Hymans’ approach starts with a clear definition of the link between data and benefits. Stage two involves auditing and reviewing the data at regular intervals while the third stage is a data improvement plan; stage four is about executing the plan and providing regular updates to stakeholders and stage five means maintaining ongoing monitoring and seeing data as a “key integral part of a scheme rather than a one-off exercise”.
“Having correct data benefits DB schemes in several important ways,” Finnie added.
“It cuts administrative processes, reduces risk and enhances the member experience – all of which are invaluable to the smoothness of a scheme’s endgame journey. Investing in a considered, holistic data improvement plan will make the scheme more attractive to the market – as well as offering reduced risk, dashboard compliance, and improved member experience along the way.”
Julie Yates, Director of Pensions Administration at actuarial consultancy Cartwright said it was seeing several different logjams around data. For example, the documented benefit specification document could sometimes raise more questions than answers.
“Trustees need to check that the benefits being agreed with insurers actually agree with what the scheme rules set out,” she said.
“This could result in a review of scheme trust deed and rules and any deeds of amendment and carry out a benefit audit. Any mistakes need to be sorted out before going to market, as trustees won’t want to run the risk of securing the wrong benefits, and incurring ongoing liability after wind-up, because of poor data.”
Yates recommends ‘pre-work’ to establish gaps in data.
“The need for clean data goes far beyond the regulator’s current guidance and potentially even the ongoing administration records. Each insurer requires their own templates to be used and having an effective and open relationship with them, to ensure data is of a high quality and provided in a timely manner is essential.”
Yates said projects to validate such items as member’s marital status, dependants and addresses ensured there were no hidden surprises as part of any top-up premium that would be payable as a buy-out is completed.
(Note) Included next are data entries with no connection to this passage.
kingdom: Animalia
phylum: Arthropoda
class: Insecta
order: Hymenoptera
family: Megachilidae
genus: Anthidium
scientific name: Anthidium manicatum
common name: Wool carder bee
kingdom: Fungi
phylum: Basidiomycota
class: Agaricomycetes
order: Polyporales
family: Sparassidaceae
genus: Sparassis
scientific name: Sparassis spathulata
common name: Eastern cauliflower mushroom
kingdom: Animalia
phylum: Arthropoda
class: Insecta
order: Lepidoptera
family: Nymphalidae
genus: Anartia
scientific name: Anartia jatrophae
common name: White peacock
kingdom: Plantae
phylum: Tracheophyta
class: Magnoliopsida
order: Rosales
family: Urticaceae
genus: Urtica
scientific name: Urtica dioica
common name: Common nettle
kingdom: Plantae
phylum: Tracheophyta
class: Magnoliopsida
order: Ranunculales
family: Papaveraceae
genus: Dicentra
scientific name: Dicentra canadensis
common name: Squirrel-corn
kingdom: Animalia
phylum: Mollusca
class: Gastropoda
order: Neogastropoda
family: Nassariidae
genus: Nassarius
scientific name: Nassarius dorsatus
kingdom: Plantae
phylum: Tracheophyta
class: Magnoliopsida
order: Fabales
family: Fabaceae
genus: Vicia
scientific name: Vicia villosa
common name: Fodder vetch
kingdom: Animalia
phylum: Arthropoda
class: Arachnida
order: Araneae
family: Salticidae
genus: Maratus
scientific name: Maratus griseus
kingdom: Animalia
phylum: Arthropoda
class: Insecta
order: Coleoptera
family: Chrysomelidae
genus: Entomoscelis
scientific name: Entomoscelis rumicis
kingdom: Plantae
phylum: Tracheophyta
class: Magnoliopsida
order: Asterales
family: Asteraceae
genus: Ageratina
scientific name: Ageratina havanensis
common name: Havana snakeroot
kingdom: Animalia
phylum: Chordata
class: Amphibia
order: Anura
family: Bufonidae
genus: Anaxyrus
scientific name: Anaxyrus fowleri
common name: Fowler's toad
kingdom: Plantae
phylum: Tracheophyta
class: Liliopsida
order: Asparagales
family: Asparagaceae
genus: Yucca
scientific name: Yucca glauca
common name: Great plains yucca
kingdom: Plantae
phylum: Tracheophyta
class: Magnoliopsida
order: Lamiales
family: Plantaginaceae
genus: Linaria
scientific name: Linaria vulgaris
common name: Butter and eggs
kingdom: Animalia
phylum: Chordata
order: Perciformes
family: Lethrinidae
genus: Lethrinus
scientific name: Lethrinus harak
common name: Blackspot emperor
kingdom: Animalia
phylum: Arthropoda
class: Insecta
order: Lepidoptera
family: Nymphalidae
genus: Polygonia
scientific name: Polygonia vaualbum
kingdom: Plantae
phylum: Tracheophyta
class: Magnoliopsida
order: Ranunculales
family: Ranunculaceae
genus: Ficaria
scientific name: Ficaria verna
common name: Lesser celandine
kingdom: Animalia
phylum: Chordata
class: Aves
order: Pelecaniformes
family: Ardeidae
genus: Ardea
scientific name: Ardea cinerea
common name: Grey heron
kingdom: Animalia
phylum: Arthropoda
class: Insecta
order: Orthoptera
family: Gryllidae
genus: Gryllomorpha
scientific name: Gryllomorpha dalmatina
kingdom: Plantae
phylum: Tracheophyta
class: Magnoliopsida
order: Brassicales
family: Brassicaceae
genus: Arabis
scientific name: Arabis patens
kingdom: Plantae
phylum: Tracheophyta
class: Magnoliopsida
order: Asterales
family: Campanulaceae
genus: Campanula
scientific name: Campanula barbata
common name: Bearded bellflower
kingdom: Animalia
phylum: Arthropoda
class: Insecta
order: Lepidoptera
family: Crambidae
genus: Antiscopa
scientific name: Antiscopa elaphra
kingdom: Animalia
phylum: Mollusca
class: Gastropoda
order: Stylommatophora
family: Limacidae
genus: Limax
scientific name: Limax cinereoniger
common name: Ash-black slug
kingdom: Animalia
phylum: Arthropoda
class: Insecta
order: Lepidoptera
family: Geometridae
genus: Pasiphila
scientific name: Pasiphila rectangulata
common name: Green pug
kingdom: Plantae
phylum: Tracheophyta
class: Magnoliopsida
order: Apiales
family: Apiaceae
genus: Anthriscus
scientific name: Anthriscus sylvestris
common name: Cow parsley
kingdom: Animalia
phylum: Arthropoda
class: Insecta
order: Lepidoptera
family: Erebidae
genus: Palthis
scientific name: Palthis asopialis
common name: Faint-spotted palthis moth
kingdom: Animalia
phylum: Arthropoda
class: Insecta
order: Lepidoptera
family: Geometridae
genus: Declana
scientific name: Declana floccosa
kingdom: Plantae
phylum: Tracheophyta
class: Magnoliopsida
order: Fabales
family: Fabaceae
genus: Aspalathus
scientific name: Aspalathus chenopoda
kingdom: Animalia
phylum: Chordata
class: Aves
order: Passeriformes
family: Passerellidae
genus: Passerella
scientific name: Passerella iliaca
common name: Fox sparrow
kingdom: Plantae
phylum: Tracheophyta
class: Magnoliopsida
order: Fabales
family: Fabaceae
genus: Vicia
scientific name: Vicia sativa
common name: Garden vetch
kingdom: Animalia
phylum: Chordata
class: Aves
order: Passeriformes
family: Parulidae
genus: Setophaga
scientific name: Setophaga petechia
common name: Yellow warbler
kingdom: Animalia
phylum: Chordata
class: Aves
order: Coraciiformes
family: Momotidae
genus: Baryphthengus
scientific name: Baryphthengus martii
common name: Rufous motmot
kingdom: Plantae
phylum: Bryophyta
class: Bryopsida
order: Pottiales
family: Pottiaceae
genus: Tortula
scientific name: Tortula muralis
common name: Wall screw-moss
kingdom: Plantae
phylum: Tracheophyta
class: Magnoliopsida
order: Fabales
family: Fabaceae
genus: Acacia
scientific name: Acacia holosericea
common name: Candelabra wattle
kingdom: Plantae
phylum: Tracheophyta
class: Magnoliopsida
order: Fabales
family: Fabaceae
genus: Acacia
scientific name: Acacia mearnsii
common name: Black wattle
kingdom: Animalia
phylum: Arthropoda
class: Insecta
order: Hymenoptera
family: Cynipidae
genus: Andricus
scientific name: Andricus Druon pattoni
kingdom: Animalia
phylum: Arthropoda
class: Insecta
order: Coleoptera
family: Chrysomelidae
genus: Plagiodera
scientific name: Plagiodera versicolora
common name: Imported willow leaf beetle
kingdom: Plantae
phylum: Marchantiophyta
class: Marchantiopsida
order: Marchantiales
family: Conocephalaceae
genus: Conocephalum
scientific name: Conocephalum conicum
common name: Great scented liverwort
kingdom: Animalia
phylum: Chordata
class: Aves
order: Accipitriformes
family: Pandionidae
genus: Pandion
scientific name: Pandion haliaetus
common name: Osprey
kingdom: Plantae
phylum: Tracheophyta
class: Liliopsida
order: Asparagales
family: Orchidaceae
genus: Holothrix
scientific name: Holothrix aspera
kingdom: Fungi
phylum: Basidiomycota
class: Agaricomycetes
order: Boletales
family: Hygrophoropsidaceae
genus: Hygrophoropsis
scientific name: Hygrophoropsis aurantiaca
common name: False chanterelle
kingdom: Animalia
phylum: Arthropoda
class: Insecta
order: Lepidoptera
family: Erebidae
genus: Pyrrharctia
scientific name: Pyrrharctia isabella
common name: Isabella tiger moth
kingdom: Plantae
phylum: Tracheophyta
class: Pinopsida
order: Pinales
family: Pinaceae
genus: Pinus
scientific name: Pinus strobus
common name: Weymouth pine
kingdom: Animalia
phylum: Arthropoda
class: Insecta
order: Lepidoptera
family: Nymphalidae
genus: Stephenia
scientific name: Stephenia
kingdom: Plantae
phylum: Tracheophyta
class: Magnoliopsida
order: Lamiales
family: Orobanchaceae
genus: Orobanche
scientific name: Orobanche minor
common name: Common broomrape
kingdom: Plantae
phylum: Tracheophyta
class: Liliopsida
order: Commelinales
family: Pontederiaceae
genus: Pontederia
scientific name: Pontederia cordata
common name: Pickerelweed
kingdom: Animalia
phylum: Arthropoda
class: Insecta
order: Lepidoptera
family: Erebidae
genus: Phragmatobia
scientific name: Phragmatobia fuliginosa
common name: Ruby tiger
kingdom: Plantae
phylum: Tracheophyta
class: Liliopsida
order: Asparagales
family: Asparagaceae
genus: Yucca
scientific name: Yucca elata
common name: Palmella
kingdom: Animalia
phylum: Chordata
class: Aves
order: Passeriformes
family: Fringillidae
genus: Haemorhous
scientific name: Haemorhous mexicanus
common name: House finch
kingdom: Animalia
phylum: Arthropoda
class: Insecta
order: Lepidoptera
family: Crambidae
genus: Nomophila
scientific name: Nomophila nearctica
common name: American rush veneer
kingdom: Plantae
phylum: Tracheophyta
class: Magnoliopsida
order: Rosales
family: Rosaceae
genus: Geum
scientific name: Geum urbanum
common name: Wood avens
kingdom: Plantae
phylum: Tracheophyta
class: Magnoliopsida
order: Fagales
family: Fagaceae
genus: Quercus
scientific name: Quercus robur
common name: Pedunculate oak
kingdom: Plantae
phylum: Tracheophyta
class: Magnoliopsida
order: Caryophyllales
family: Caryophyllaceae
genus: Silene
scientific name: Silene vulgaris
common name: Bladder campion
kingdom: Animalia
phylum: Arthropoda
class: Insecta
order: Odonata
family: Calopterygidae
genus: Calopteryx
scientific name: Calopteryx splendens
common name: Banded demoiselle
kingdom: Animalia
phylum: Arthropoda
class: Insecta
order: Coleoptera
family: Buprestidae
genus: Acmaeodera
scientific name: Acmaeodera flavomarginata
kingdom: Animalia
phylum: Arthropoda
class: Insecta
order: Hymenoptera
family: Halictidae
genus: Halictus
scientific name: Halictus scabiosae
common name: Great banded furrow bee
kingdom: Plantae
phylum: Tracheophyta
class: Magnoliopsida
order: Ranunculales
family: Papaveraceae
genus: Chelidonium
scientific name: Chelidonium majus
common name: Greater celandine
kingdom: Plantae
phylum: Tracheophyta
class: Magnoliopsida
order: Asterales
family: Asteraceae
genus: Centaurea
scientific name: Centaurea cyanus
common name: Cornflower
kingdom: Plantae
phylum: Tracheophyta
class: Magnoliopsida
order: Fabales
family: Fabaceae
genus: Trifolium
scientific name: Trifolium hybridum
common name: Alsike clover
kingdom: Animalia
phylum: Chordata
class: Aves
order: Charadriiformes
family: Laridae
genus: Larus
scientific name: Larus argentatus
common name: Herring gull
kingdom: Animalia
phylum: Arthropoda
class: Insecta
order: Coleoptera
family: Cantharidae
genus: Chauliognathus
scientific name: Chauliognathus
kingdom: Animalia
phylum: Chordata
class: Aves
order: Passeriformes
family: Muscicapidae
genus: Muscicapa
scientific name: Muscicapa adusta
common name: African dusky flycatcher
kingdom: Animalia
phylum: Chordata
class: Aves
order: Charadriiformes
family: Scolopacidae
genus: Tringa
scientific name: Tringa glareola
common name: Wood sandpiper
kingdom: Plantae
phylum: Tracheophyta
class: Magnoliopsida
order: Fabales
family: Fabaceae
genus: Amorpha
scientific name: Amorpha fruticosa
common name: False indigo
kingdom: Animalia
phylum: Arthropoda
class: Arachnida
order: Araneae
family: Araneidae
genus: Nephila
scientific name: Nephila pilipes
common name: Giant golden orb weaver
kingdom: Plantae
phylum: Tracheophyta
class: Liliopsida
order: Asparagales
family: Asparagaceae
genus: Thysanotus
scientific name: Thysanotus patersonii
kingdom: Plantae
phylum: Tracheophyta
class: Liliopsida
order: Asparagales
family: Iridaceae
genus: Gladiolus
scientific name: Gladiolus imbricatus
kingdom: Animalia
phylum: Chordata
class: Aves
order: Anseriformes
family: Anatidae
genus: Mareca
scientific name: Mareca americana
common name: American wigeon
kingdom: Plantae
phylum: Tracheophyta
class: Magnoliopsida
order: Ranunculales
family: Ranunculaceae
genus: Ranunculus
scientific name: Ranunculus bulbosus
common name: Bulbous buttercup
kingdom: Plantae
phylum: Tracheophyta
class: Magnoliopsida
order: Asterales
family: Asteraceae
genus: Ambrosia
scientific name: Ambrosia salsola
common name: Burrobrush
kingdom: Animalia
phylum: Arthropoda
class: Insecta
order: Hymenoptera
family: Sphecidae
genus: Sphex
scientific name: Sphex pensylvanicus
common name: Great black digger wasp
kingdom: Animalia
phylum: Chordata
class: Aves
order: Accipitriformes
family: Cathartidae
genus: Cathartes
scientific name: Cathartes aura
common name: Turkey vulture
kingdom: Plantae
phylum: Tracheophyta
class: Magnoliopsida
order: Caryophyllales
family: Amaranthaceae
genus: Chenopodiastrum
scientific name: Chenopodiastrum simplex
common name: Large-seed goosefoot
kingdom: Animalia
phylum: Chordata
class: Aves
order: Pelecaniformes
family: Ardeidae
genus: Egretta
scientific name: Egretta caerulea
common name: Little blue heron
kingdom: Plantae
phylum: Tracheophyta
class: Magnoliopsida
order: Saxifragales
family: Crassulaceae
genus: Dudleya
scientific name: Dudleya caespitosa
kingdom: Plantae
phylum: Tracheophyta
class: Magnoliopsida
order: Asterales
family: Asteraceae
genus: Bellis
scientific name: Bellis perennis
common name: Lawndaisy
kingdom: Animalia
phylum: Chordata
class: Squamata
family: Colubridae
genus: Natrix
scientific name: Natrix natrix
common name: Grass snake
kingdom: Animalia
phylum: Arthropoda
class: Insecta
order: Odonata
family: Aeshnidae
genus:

“Starting the process with poor or incomplete data simply puts more risk on the table which could result in a large and an unexpected bill for the sponsor,” she said.
GMPe projects were also proving a challenge; trustees should be aware that GMPe projects are ideally completed before going to buy-in.
“GMPe work undertaken during the buy-in stage could delay schemes completing the transaction within the desired timeframe and what is required to complete these projects successfully,” said Yates.
A review of the required data that must be in place in order to perform accurate calculations needs to be undertaken as early as possible, she said. Schemes must also weigh up the cost of undertaking a GMPe data cleanse and completion of the GMPe project with the benefits of a smoother transaction and potentially a lower than otherwise insurance premium.
“Insurers, rightly, want data in their own templates and this can involve re-trancing of pension benefits. Preparation and understanding the requirements in advance will remove any last-minute obstacles to transact and will ensure the ongoing administration from buy-in to buy-out works smoothly,” said Yates.
“Neither the current administrator nor the insurer wish to start off on a bad footing, where data is not up to requirements.”
Getting their data ducks in a row is a scheme ideal, but insurers are realistic about the challenges the industry faces.
“As a newer entrant to this market, one of the key triage factors for us participating in a quote process is the quality of member data,” said Borrell.
“Whilst we don’t expect perfect data pre-transaction, we always seek to work with trustees and advisers that have taken the time to properly prepare their data so our pricing and onboarding processes will run smoothly.”